## Complete the following
1. Rewrite the passage on mixed breed dogs from "Mixed Breed Dogs or" to "suit our purposes.", replacing "energetic" with "playful".
2. Carry on the text about mixed breed dogs from its final sentence.
BEGIN Passage provided
Mixed Breed Dogs or Crossbreeds have some characteristics of both their parent breeds and are often improvise to make the dogs more energetic and friendly to suit our purposes.

Mixed Breed

Breed Type: Mixed
Weight: 18 kg
Height: 38 to 57 cm
Coat type: Based on the parent's breed

A mixed breed dog can be any dog that is not a purebred or which is a mixture of two different purebred dogs. Of course, there are advantages and drawbacks of owning mixed breed dogs. Mixed breed dogs are comparatively less expensive than purebreds, but on the other hand it is very difficult to predict their temperament, size and health issues. A mixed-breed dog is also known as mutt, mongrel, tyke, cur, bitzer, or random-bred dog. Mixed-breed is sometimes wrongly used for crossbreed. Cross-breed refers to puppies which are produced by the intentional breeding of two different known purebred dog breeds. And in contrast, the term mutt or mixed-breed generally refers to a dog of unknown descent.
END Passage provided
BEGIN Excerpted data
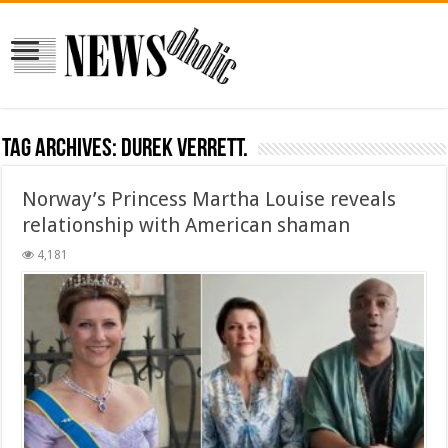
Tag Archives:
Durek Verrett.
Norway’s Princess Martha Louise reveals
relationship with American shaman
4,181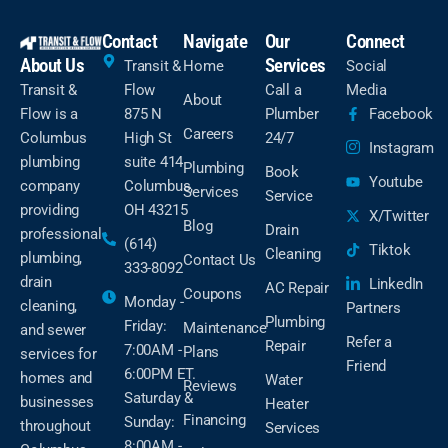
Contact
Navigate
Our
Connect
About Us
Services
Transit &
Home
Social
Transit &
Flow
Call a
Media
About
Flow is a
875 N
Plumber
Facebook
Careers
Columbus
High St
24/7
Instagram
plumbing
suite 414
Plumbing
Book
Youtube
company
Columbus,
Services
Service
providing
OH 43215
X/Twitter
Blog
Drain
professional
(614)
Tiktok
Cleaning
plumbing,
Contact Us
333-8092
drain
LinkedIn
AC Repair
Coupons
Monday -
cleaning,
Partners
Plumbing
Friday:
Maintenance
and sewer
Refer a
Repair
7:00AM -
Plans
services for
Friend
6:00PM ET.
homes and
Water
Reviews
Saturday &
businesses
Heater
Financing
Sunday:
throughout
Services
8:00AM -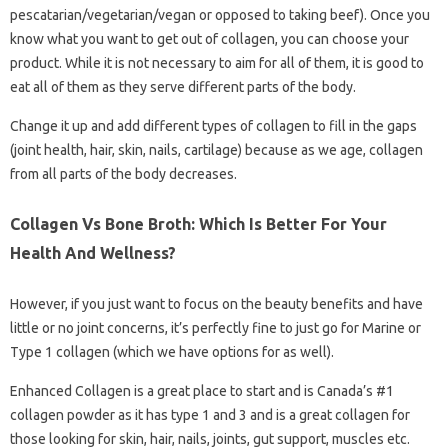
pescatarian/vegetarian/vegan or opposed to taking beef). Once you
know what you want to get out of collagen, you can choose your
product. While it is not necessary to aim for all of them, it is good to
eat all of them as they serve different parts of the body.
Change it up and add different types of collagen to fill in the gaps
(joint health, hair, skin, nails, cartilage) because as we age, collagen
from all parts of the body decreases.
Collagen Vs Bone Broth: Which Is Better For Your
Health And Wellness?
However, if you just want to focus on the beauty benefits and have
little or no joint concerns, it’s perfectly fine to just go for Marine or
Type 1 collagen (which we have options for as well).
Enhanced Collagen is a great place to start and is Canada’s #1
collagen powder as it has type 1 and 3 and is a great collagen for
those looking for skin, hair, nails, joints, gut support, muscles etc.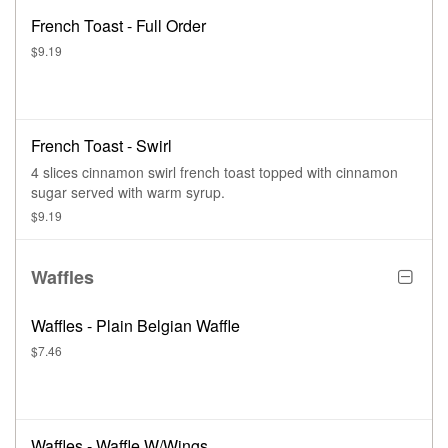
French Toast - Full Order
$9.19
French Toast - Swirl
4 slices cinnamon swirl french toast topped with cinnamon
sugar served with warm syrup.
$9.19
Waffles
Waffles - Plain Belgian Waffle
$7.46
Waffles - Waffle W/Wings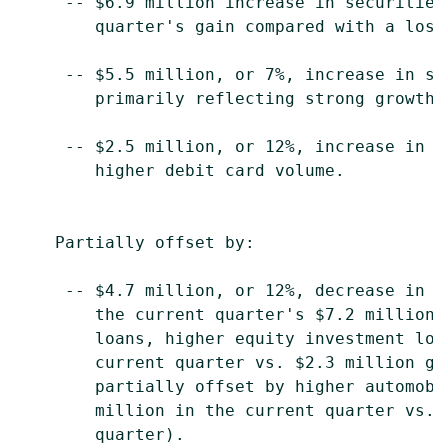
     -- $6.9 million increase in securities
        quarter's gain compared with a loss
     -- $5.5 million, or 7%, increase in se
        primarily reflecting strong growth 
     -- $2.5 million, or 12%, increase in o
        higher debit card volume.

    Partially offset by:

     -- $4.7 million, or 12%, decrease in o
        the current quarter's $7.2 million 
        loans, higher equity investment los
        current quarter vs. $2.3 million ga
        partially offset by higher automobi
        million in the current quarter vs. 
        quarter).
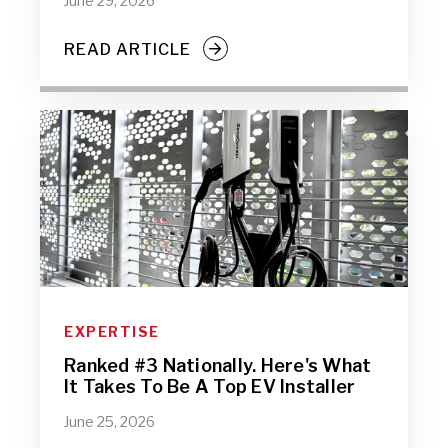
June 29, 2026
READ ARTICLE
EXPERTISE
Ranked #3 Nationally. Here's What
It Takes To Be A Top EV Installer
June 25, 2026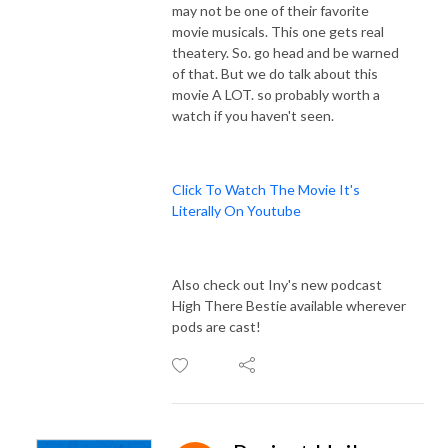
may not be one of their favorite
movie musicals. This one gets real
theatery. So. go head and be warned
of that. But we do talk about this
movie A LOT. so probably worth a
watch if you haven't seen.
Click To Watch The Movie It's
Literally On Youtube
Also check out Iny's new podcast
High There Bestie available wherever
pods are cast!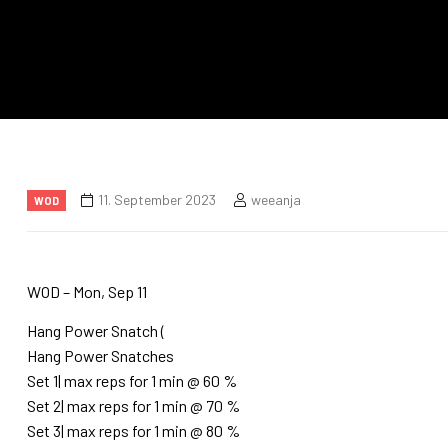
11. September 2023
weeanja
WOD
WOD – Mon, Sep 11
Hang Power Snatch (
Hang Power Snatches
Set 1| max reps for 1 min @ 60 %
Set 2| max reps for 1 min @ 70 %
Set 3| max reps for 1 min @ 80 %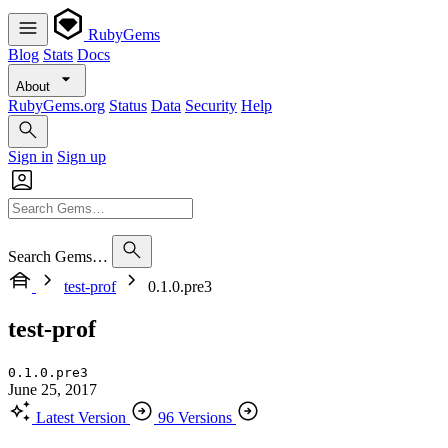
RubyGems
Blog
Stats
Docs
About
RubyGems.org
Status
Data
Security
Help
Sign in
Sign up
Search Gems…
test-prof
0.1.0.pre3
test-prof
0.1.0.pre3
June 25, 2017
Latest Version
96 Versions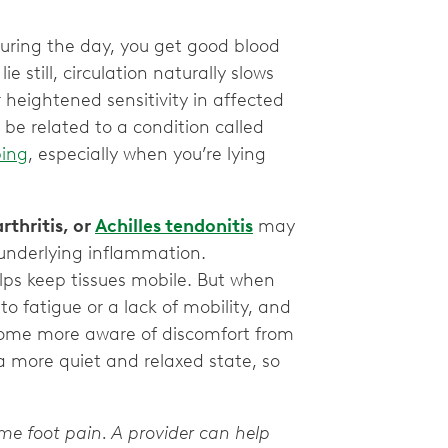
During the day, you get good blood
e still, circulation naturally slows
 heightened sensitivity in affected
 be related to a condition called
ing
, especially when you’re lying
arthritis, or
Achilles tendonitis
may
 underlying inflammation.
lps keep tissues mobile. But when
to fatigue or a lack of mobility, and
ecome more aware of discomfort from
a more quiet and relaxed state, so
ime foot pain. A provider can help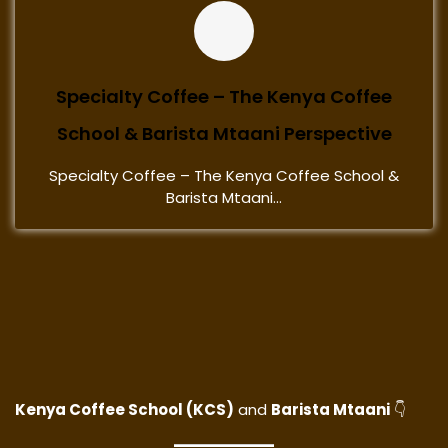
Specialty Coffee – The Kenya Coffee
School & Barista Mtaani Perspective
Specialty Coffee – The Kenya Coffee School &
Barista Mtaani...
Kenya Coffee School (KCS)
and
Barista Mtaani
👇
END Excerpted data
## Responses
1.
Mixed Breed Dogs or Crossbreeds have some characteristics of both their parent breeds and are often improvise to make the dogs more playful and friendly to suit our purposes.

2.
Types of Mixed-Breeding
Almost all existing dog breeds began as mixed-breeds. If done by expert breeder, mixing breeds can lead to desirable results. On the other hand, inexperienced cross breeders can produce disastrous results. For instance, if an obsessive Border Collie and an energetic, destructive Terrier are mixed together, the result could be a dog whose behavior will be so erratic that would make it a liability for the owner. Mixed-breed dogs can be divided into various types. First are the dogs that result from two different purebred parents, and are known as crossbreeds. Some crossbreeds have become so popular that they are frequently bred intentionally, such as the Cockapoo, which is a cross between a Poodle and a Cocker Spaniel, and the Labradoodle, resultant of crossing between a Labrador Retriever and a Poodle.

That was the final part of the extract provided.